### EXERCISE
Please carry on the comment below about companies hiring young developers instead of senior ones, starting right after its last sentence.

### SELECTED EXTRACT
If your friends are making $100k/yr, they are squarely in the same hiring demo that 40 year old senior devs are.

The whole thesis behind the article you are commenting on is that companies are hiring young because young devs are cheap. You made a comment to the effect of, "watch out, young cheap people can be domain experts too". I think you're mostly wrong, but I'd love it if you were right, and I'm very much putting my money where my mouth is.

I know that there are anomalously capable 25 year olds out there. I'd love to talk to them, too. But the idea that all of Silicon Valley is built around those people rings false. It may very well be built around 25 year olds, but not the weird ones that run High Frequency Trading Engine teams.



A lot of senior devs are making that kind of money not because they are domain experts but because they have been in the same spot collecting raises for a long time. Those are the kinds of people my warning was intended for and I think a lot of these people wildly underestimate how hard it would be for a bright young somebody to walk in and do their job.

### AVAILABLE DATA
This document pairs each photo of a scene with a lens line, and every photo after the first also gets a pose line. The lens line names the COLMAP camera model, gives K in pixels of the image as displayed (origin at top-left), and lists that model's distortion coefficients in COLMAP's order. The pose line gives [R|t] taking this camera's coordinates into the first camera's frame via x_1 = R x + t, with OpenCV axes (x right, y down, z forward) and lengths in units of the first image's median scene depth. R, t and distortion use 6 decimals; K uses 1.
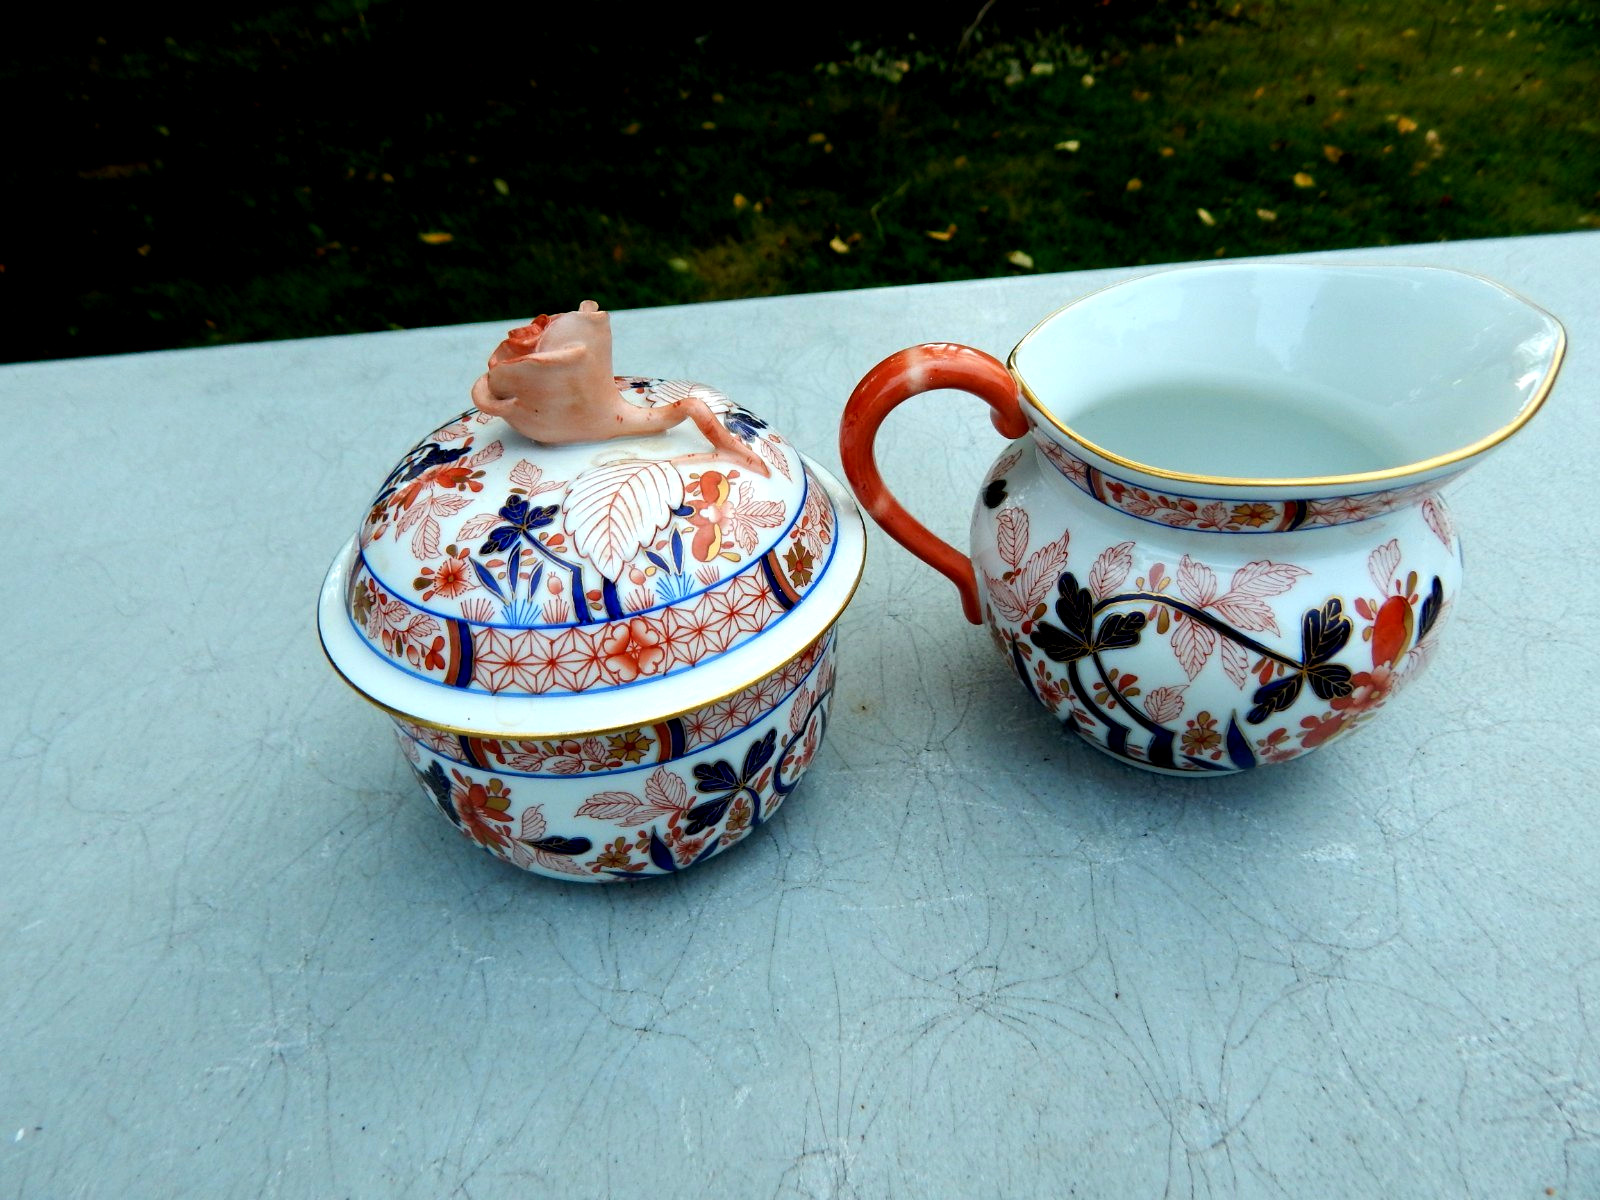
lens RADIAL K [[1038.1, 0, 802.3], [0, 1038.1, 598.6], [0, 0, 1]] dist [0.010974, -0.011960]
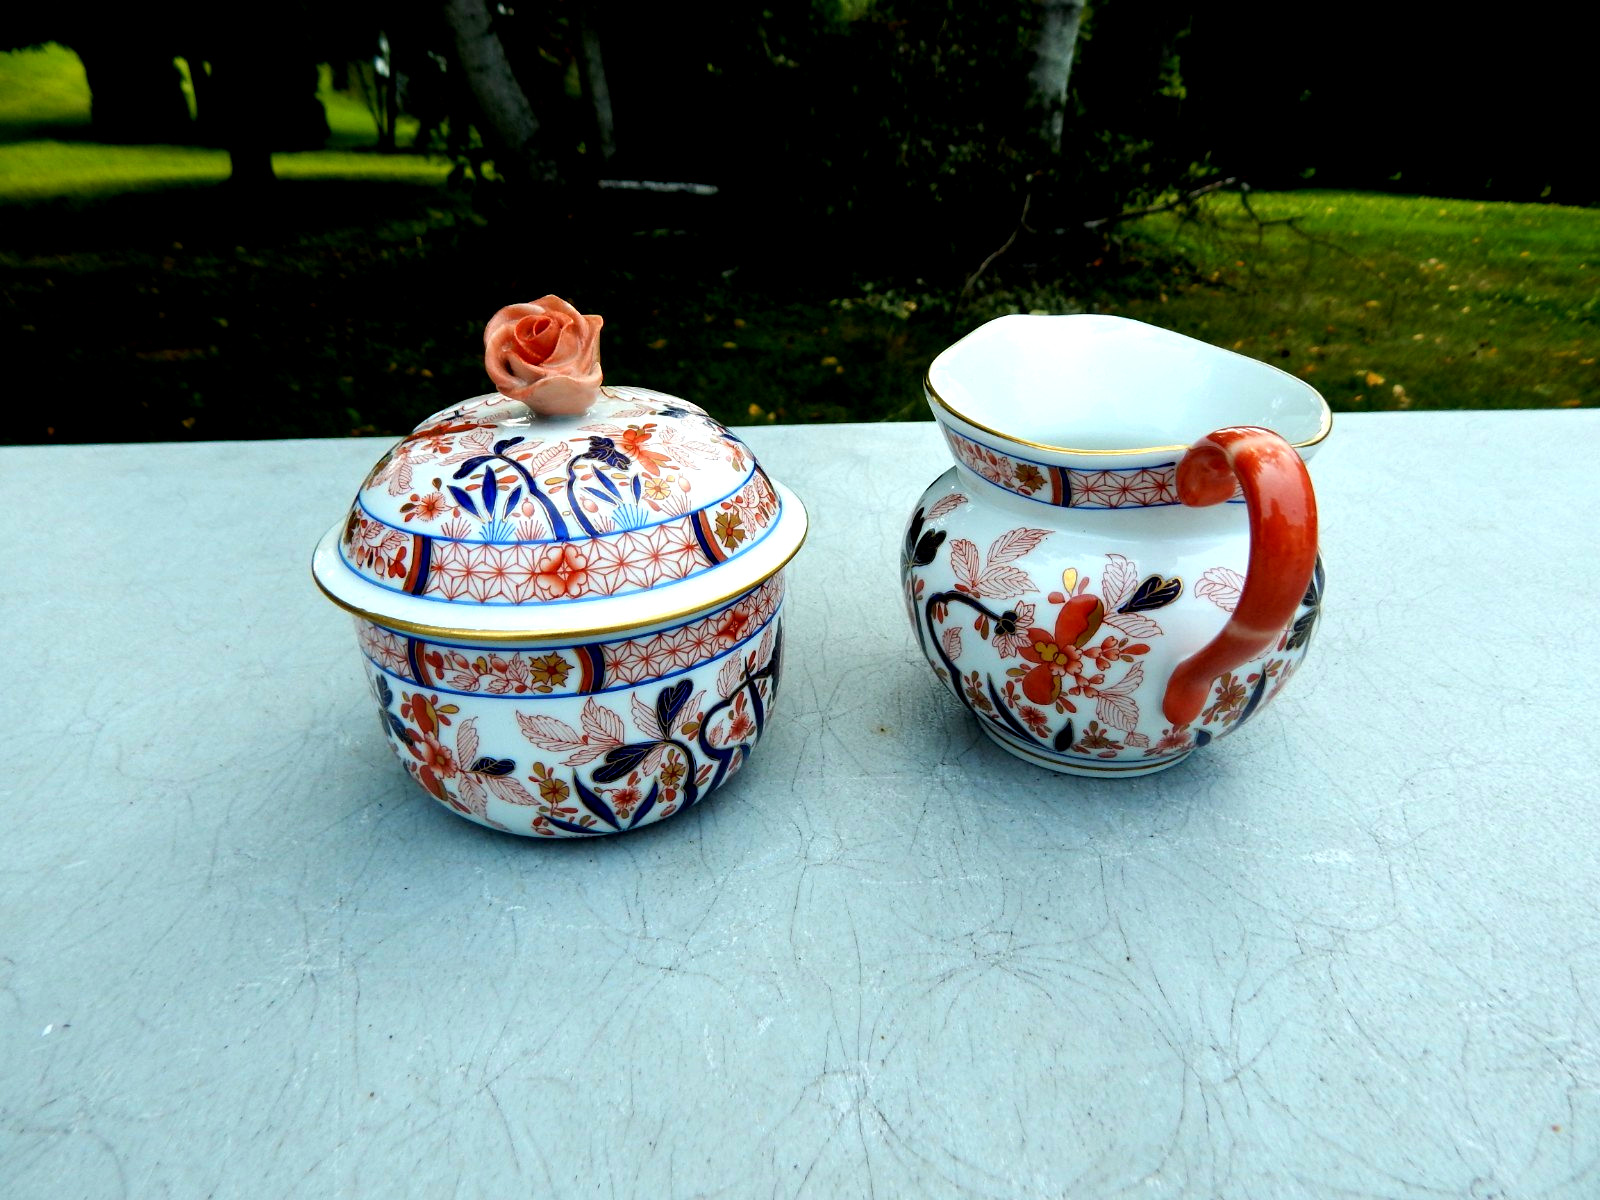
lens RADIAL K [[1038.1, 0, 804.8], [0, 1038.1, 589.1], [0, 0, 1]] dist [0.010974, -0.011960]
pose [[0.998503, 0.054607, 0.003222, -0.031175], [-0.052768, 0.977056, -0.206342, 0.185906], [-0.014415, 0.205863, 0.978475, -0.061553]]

...

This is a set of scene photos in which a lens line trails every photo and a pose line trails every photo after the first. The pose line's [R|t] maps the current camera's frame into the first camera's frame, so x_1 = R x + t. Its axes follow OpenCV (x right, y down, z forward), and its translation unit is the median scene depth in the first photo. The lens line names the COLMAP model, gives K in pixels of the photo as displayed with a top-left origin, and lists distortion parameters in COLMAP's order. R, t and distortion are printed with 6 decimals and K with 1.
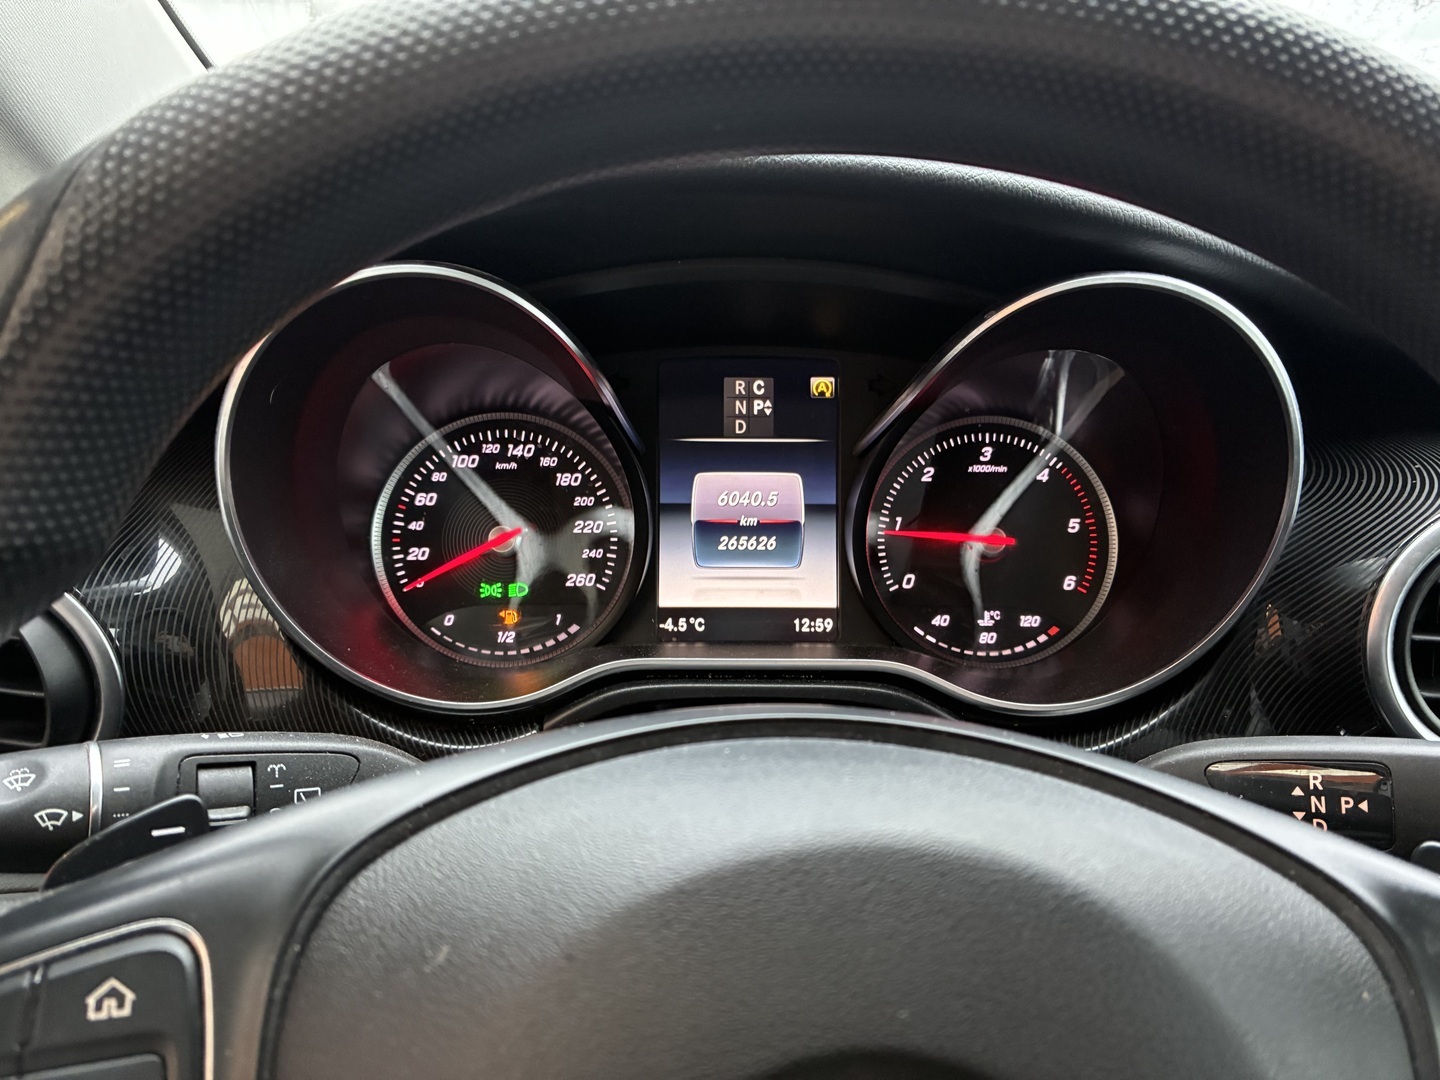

### EXERCISE OUTPUT
I'm not denying that older, experienced programmers with strong domain skills are in demand, of course. I'm just saying that beneath that level the competition is heating up.


It should cheer you substantially to realize that you have come around to what I believe Patrick's way of thinking has been all along.


I don't think we were in substantial disagreement to begin with. I just don't find language like Do it ridiculously better than they do. to be very useful. Certainly English superlatives have lost most of their punch at this point but for most people their best isn't going to be ridiculously better than everyone else's.


Next time, read the comment carefully before fixating on a single word and starting an unproductive argument. I know it's hard; I do it all the time too.

Re-read Patrick's comment, but this time, take the Cliff's Notes with you:

* It's not enough to be better; you have to find ways to be measurably better; implied: better along axes that people who write checks care about.

* Learn to market yourself; implied; the business world is not like Github, and nobody is going to invest any effort into learning how awesome you are, because your awesomeness is not inherently interesting to most people who write checks. You have to make it interesting.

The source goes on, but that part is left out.